Hell’s Paradise – 02 – Bearing Your Burdens

It’s two impressive first outings in a row, as we delve into Sagiri’s brutal past as a girl raised in the Yamada clan. She regales us with the time she first saw her father behead a man. It was a storyteller who wanted to be executed while telling his story. Her father’s cut was so swift and clean, he kept telling the story after he was beheaded.

From that point onward, Sagiri vowed to develop that same flawless strike as her dad, but from the first head she separated from a condemned and every one thereafter, she felt the weight of fear and doubt in her swing. This is visualized quite creepily as the tortured ghosts of those she killed not only appearing in the reflection of her blade, but groping her naked body in her mind’s eye.

In other words, the Sagiri we saw last week was the same Sagiri she needed Gabimaru to see: a Sagiri without weaknesses or flaws. The reality is, she was only hiding those things. She, along with nine other Yamada Asaemon executioners, flank the 30-odd condemned prisoners gathered for the trip to “Paradise.” They present the only person who ever returned alive, but he’s changed, flowers sprouted from sores on his body, and he seems locked in a kind of blissful fugue sta

When one of the prisoners says “f— this” and tries to peace out, he’s immediately beheaded, with the implication that anyone else who puts a toe out of line will meet the same fate. The shogun also introduces another wrinkle: the prisoners will have to “reduce their numbers” because there’s only so much room on the boat to the island and only ten Asaemons.
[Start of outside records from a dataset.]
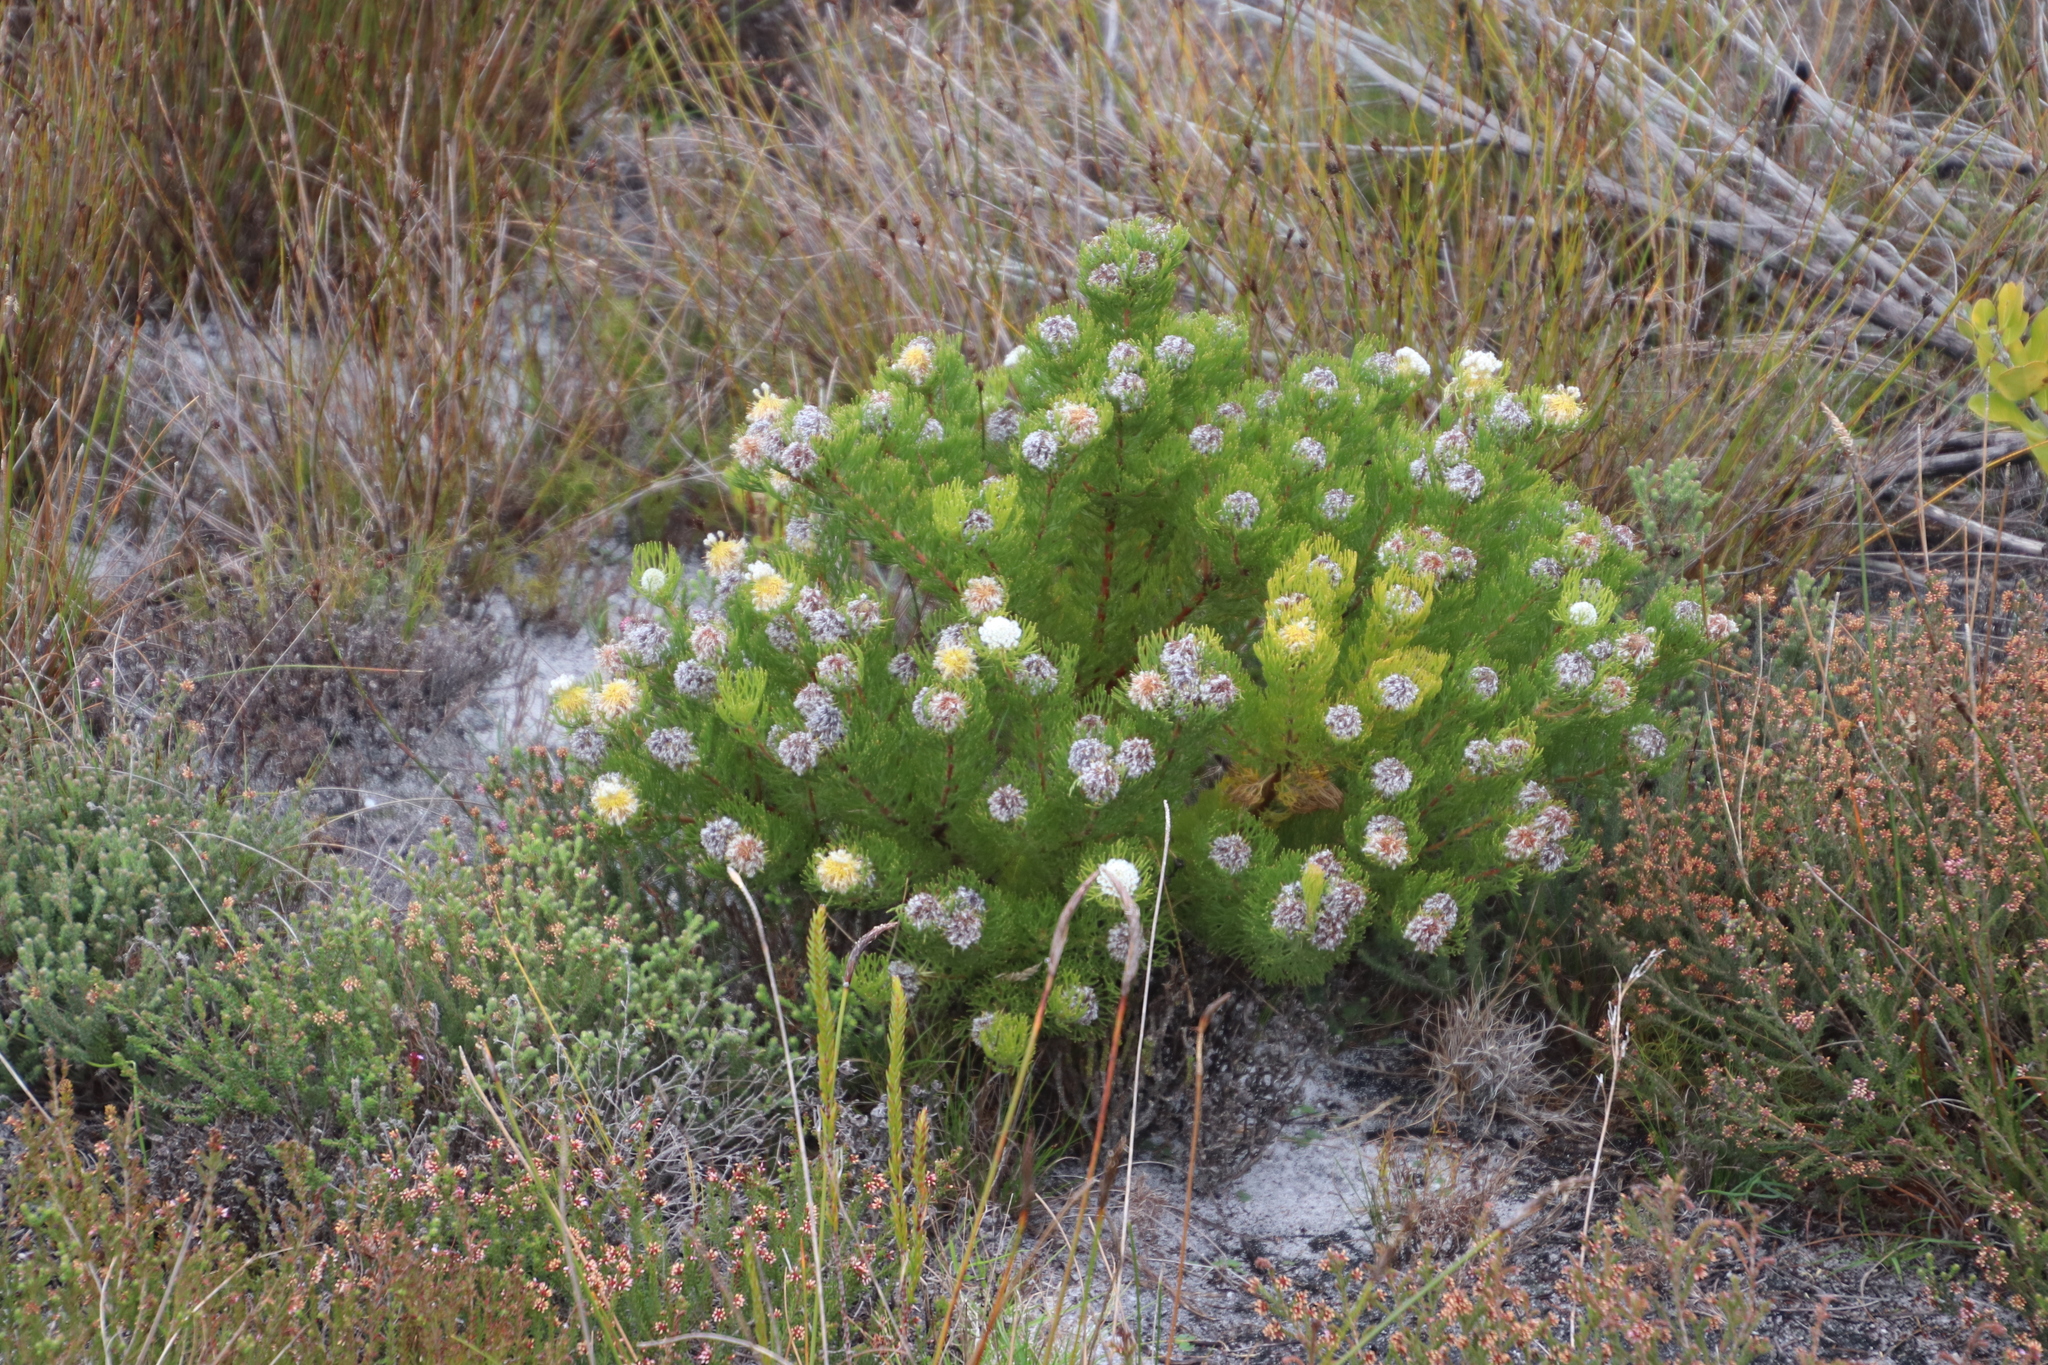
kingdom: Plantae
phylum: Tracheophyta
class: Magnoliopsida
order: Proteales
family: Proteaceae
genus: Serruria
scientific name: Serruria villosa
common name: Golden spiderhead
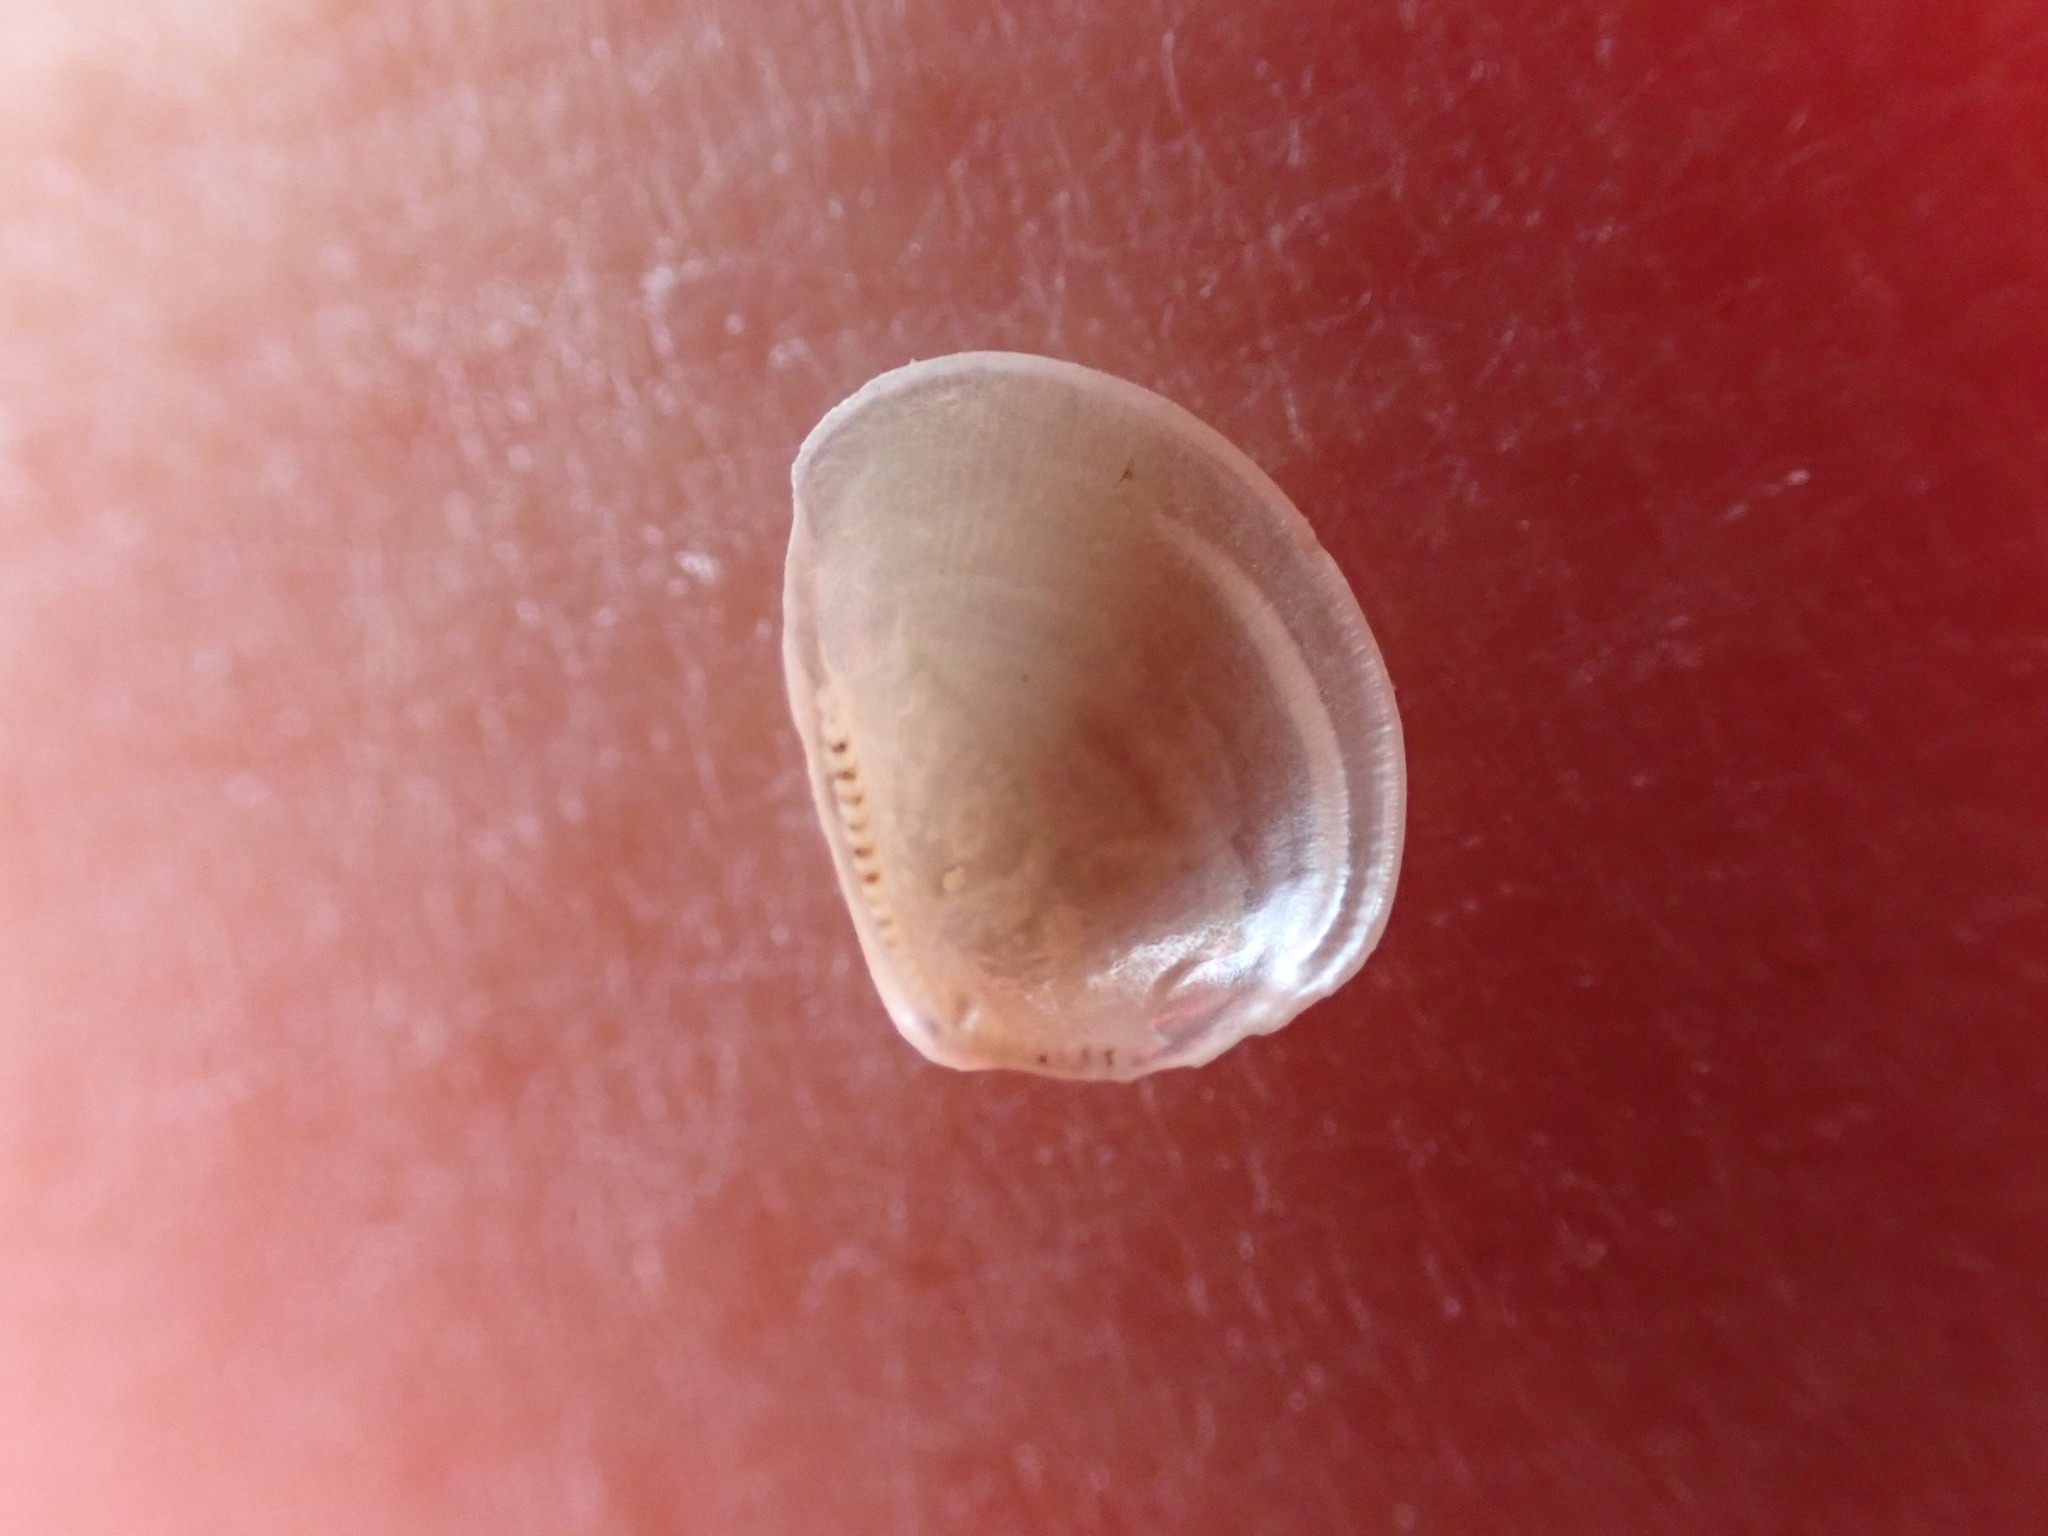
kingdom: Animalia
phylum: Mollusca
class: Bivalvia
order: Nuculida
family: Nuculidae
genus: Linucula
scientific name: Linucula hartvigiana
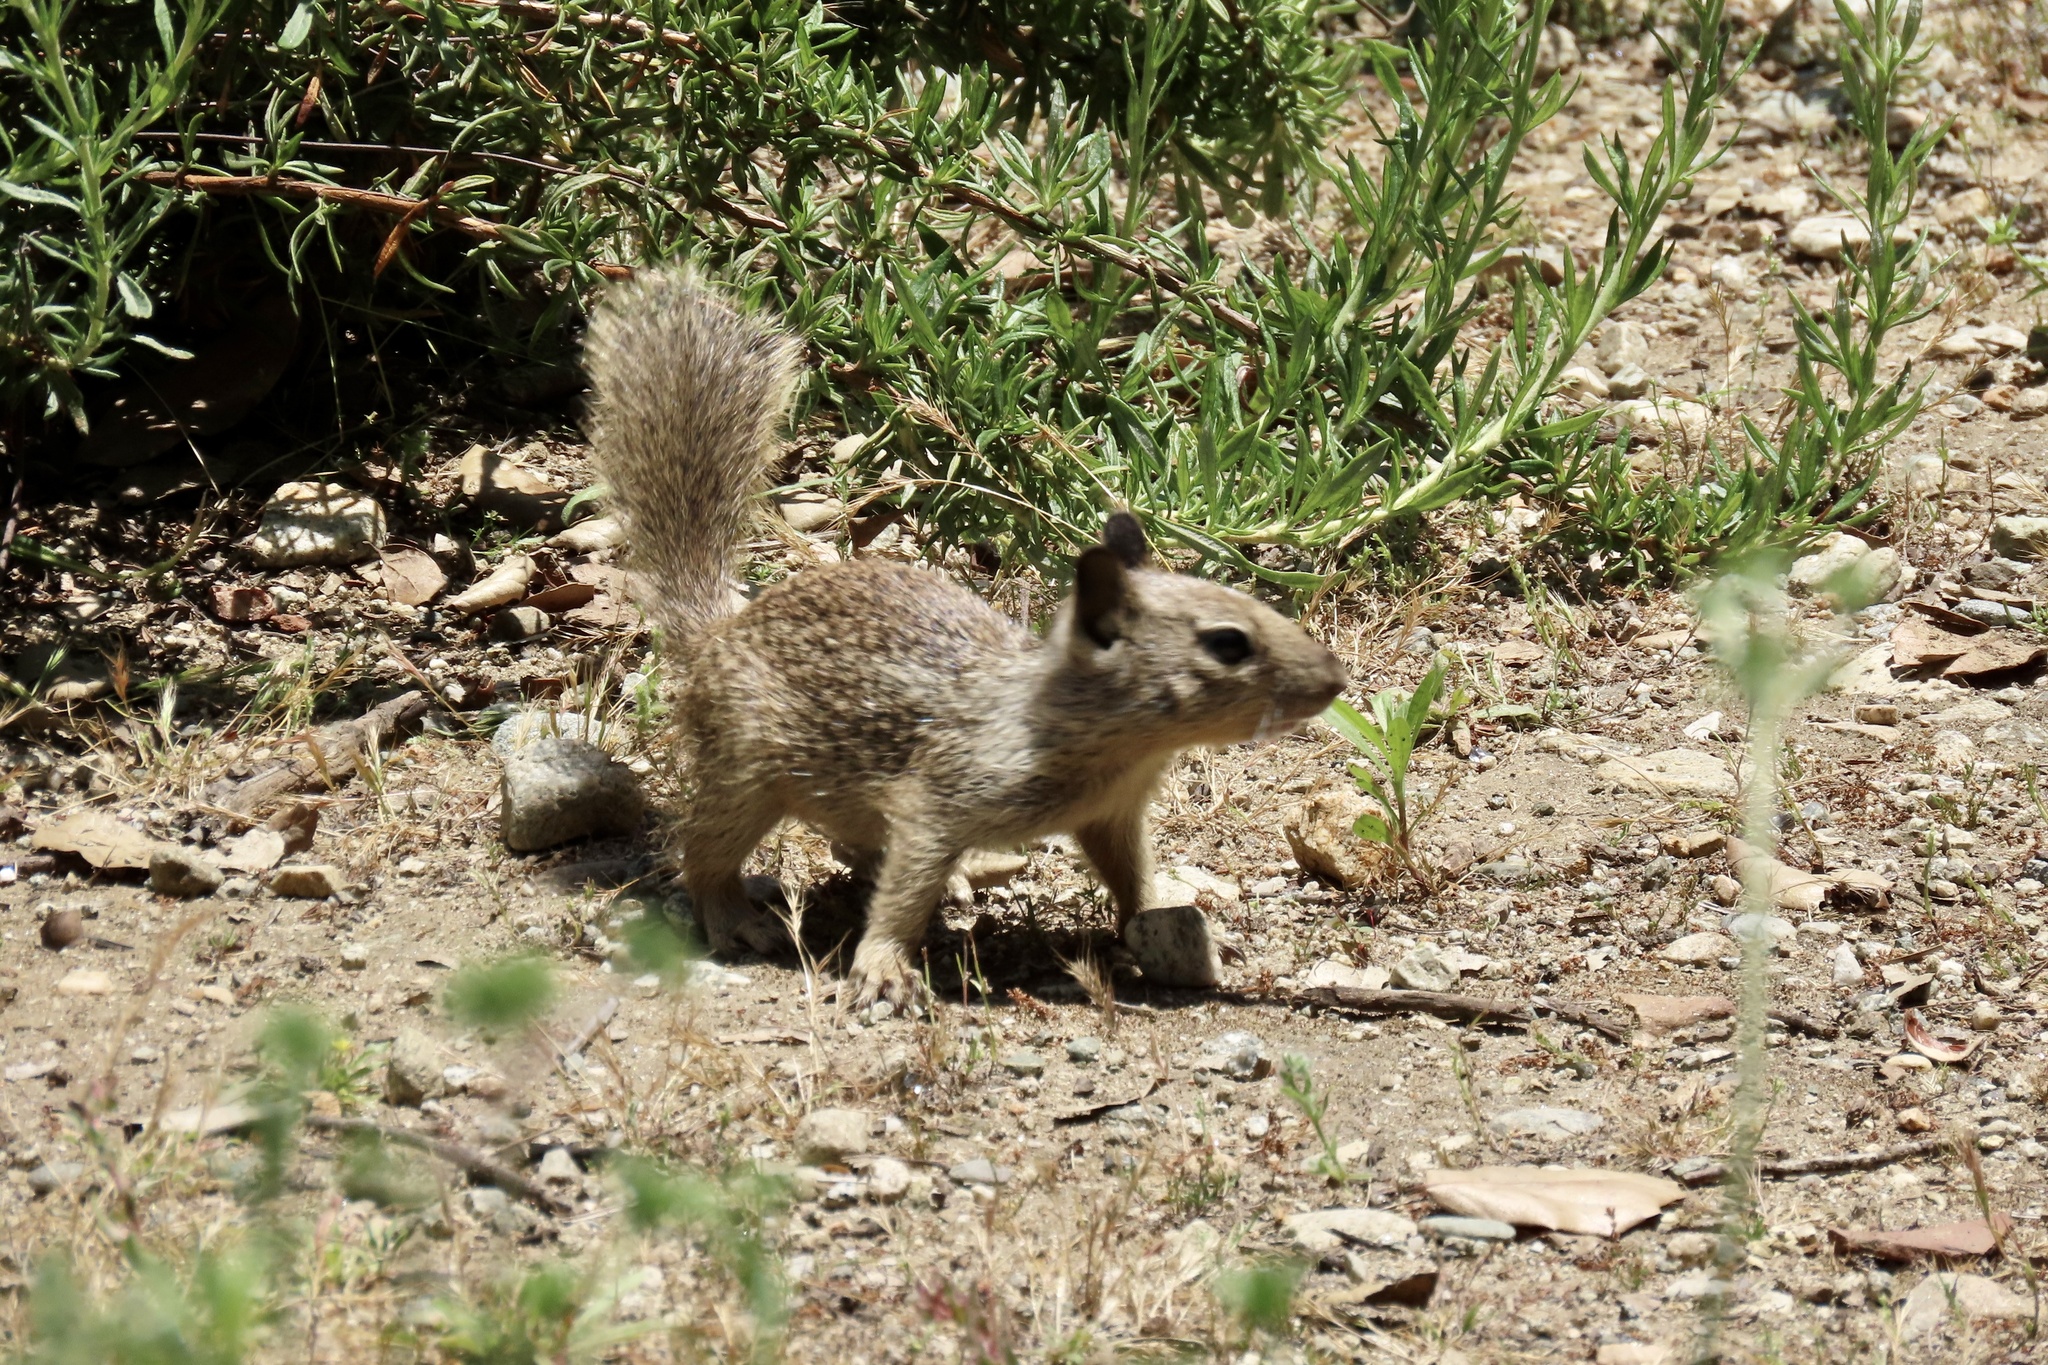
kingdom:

A huge, bloody brawl ensues that enables us to get a glimpse of some of the other prisoners. They’re a colorful bunch, including a svelte, deadly kunoichi, a giant, an a cannibalistic courtesan. But when three of them looking to escape target Sagiri as the weakest of the samurai, she tells her elder colleague that she’s got this.

Back when she was stoned by kids for simply being one of the Yamada clan, she didn’t simply hide and cower; she picked up a rock and prepared to fight back. So too here, she lops the three charging prisoners’ heads off one by one.

The only one to not move throughout all of this may just be the most dangerous of all the prisoners: Gabimaru the Hollow. He approaches the shogun and tells him this is fucked up, but there’s no defying his decision. When other prisoners approach him with the intent to kill, he lets out a big exaggerated sigh, like they are totally putting him out…then he gets to work.

While last week we saw what he’s capable of when he uses ninjutsu, here he simply uses his bare hands and feet to tear through people like they’re made out of papier-mache. Fountains of blood spew from his vicious strikes, and prisoners fall left and right without being able to so much as touch him.

But what really gets to Sagiri is what he said before engaging in combat: he’s not immune to the weight of the lives he’s taking; he’s resolved to carry it. The key to perfecting her swordsmanship isn’t becoming strong enough to eliminate all fear and doubt; that’s impossible. Instead, she has to bear those burdens.

By the time Gabimaru’s rampage is over, he is one of only ten prisoners remaining, equalling the number of Asaemon. They then board the ship, pass through curtains of fog, and eventually their destination emerges. It is hauntingly beautiful, lush and filled with life. Killing a few rowdy prisoners on a beach will clearly be one of the easier things both Gabimaru and Sagiri have had to do compared to what awaits them on that island.

Gabimaru and Sagiri make for a compelling lead duo, and these episodes do a stellar job of giving us their backstories and motivations. Neither are mindless or perfect tools for killing as they appear on the surface, but feel like real people who have simply been through some shit. We’ll see how the island (not to mention the other Asaemon and prisoners) affects their dynamic.